The book then moves on to object prototypes kicking things off with a very good but concise Intro to Classes 101. The JS language doesn't exactly support classes but there workarounds that programmers have been using so Simpson describes them, their benefits and their drawbacks. Here things get a bit murky for me because although I have used classes with Delphi, years ago, I haven't written anything complex enough to need that in JS so I've avoided it. If this part of the book is the selling point for you then I think you'd do well to drop by a bookstore and spend a few minutes scanning those pages before buying. If you absolutely want to use or must use classes in JS then you should just get the book so you'll know its limitations without any varnish by class enthusiasts.
1 of 1 people found the following review helpful
5.0 out of 5 stars Required reading for programmers coming from class-based languages 6 May 2015
By S. Tang - Published on Amazon.com
Format:Paperback
I had an argument of sorts with a friend over the fact that ES5 JavaScript lacks native class-based paradigms. You see, his background is from class-based server side languages like Python and Java, so when he started tackling web development projects with JavaScript, he thought JavaScript was a deeply flawed language. Kyle Simpson's book (and his whole You Don't Know JS series) should be required reading for these types of programmers.

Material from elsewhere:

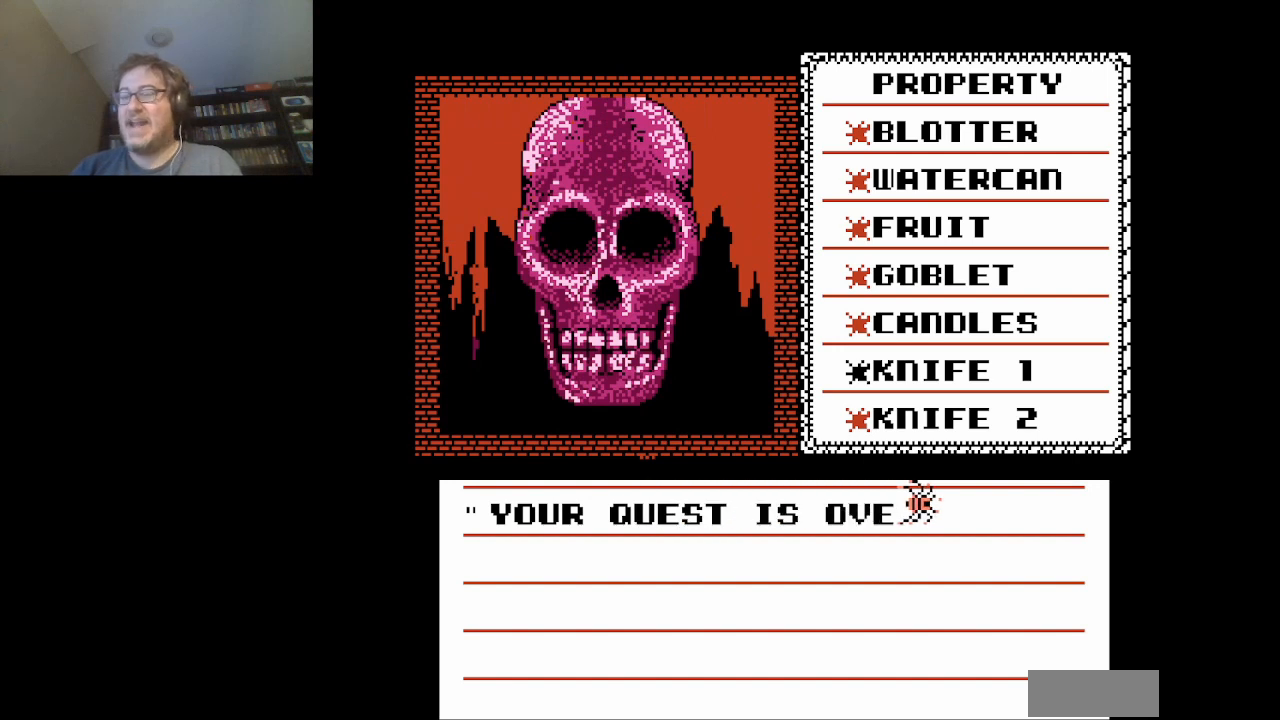
{"buttons": [], "events": [[209, "A", "down"], [375, "A", "up"]]}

JavaScript was not originally designed to be a class-based language, but because it had objects and prototypes, I think a lot of developers trained in class-based languages just assumed that JavaScript would behave similarly to other class-based languages. Then, when things didn't work as they expected, they either criticized JavaScript as a flawed language or created libraries to shoehorn class functionality into JavaScript. Even with these polyfill libraries, class-based behavior was not perfect.

This particular book will inform you about how JavaScript objects and prototypes really work. It is not a flaw that JavaScript (ES5) lacks the class paradigm. It just tackles the problem space in a different, yet equally valid way. In some cases, having training in class-based languages can actually make learning JavaScript harder. A summarized nugget I learned from the book: stop thinking about JavaScript objects and prototypes as a top-down inheritance chain. Think of JavaScript objects and prototypes as "objects linked to other objects" with "delegation behavior" (Kyle's words). This is a side-to-side chain with a linked list type of behavior. Once you understand what Kyle is teaching in this book, you should hopefully appreciate or at least respect JavaScript's approach. If you really feel the class-based paradigm is the way to go, you can either wait for class support in JavaScript ES6 or use small libraries like TypeScript.

I'm glad that Kyle wrote this book, as it clarified my understanding of Javascript objects and prototypes and made me realize that the class paradigm is not the end all, be all design philosophy. Thanks, Kyle!